##### Data to use

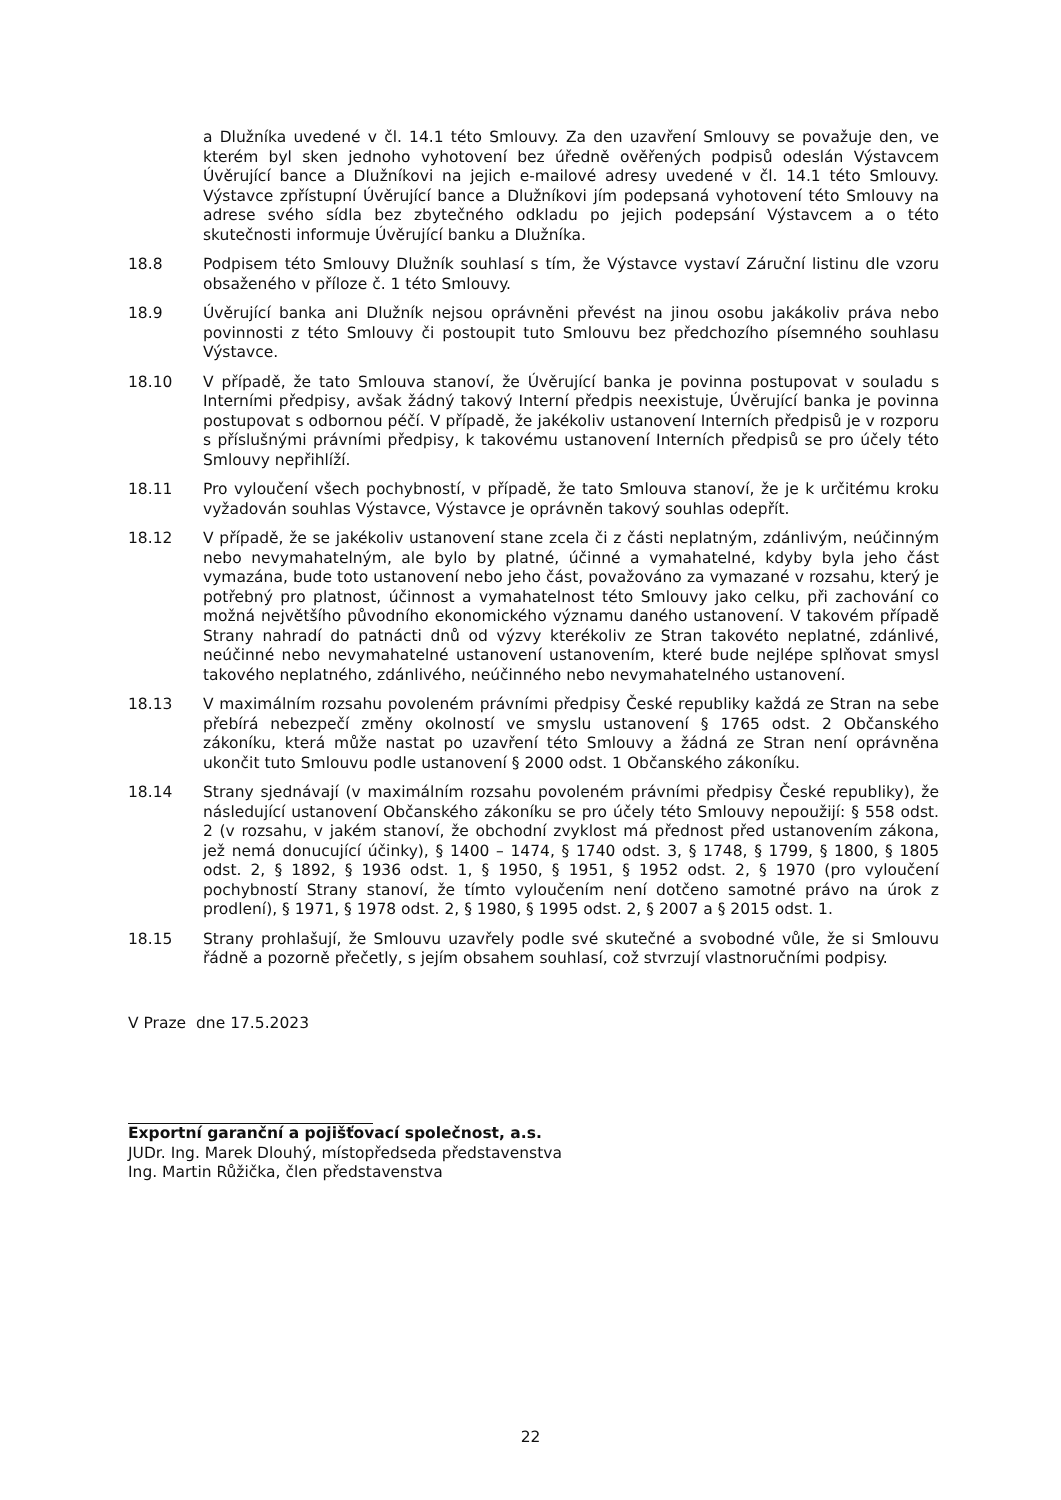a Dlužníka uvedené v čl. 14.1 této Smlouvy. Za den uzavření Smlouvy se považuje den, ve kterém byl sken jednoho vyhotovení bez úředně ověřených podpisů odeslán Výstavcem Úvěrující bance a Dlužníkovi na jejich e-mailové adresy uvedené v čl. 14.1 této Smlouvy. Výstavce zpřístupní Úvěrující bance a Dlužníkovi jím podepsaná vyhotovení této Smlouvy na adrese svého sídla bez zbytečného odkladu po jejich podepsání Výstavcem a o této skutečnosti informuje Úvěrující banku a Dlužníka.
18.8 Podpisem této Smlouvy Dlužník souhlasí s tím, že Výstavce vystaví Záruční listinu dle vzoru obsaženého v příloze č. 1 této Smlouvy.
18.9 Úvěrující banka ani Dlužník nejsou oprávněni převést na jinou osobu jakákoliv práva nebo povinnosti z této Smlouvy či postoupit tuto Smlouvu bez předchozího písemného souhlasu Výstavce.
18.10 V případě, že tato Smlouva stanoví, že Úvěrující banka je povinna postupovat v souladu s Interními předpisy, avšak žádný takový Interní předpis neexistuje, Úvěrující banka je povinna postupovat s odbornou péčí. V případě, že jakékoliv ustanovení Interních předpisů je v rozporu s příslušnými právními předpisy, k takovému ustanovení Interních předpisů se pro účely této Smlouvy nepřihlíží.
18.11 Pro vyloučení všech pochybností, v případě, že tato Smlouva stanoví, že je k určitému kroku vyžadován souhlas Výstavce, Výstavce je oprávněn takový souhlas odepřít.
18.12 V případě, že se jakékoliv ustanovení stane zcela či z části neplatným, zdánlivým, neúčinným nebo nevymahatelným, ale bylo by platné, účinné a vymahatelné, kdyby byla jeho část vymazána, bude toto ustanovení nebo jeho část, považováno za vymazané v rozsahu, který je potřebný pro platnost, účinnost a vymahatelnost této Smlouvy jako celku, při zachování co možná největšího původního ekonomického významu daného ustanovení. V takovém případě Strany nahradí do patnácti dnů od výzvy kterékoliv ze Stran takovéto neplatné, zdánlivé, neúčinné nebo nevymahatelné ustanovení ustanovením, které bude nejlépe splňovat smysl takového neplatného, zdánlivého, neúčinného nebo nevymahatelného ustanovení.
18.13 V maximálním rozsahu povoleném právními předpisy České republiky každá ze Stran na sebe přebírá nebezpečí změny okolností ve smyslu ustanovení § 1765 odst. 2 Občanského zákoníku, která může nastat po uzavření této Smlouvy a žádná ze Stran není oprávněna ukončit tuto Smlouvu podle ustanovení § 2000 odst. 1 Občanského zákoníku.
18.14 Strany sjednávají (v maximálním rozsahu povoleném právními předpisy České republiky), že následující ustanovení Občanského zákoníku se pro účely této Smlouvy nepoužijí: § 558 odst. 2 (v rozsahu, v jakém stanoví, že obchodní zvyklost má přednost před ustanovením zákona, jež nemá donucující účinky), § 1400 – 1474, § 1740 odst. 3, § 1748, § 1799, § 1800, § 1805 odst. 2, § 1892, § 1936 odst. 1, § 1950, § 1951, § 1952 odst. 2, § 1970 (pro vyloučení pochybností Strany stanoví, že tímto vyloučením není dotčeno samotné právo na úrok z prodlení), § 1971, § 1978 odst. 2, § 1980, § 1995 odst. 2, § 2007 a § 2015 odst. 1.
18.15 Strany prohlašují, že Smlouvu uzavřely podle své skutečné a svobodné vůle, že si Smlouvu řádně a pozorně přečetly, s jejím obsahem souhlasí, což stvrzují vlastnoručními podpisy.
V Praze dne 17.5.2023
Exportní garanční a pojišťovací společnost, a.s.
JUDr. Ing. Marek Dlouhý, místopředseda představenstva
Ing. Martin Růžička, člen představenstva
22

##########

▶ [Request]: Leave out every line ahead of the one containing "JUDr. Ing. Marek" and print the rest of the listing exactly.

▶ [Answer for the task]:
JUDr. Ing. Marek Dlouhý, místopředseda představenstva
Ing. Martin Růžička, člen představenstva
22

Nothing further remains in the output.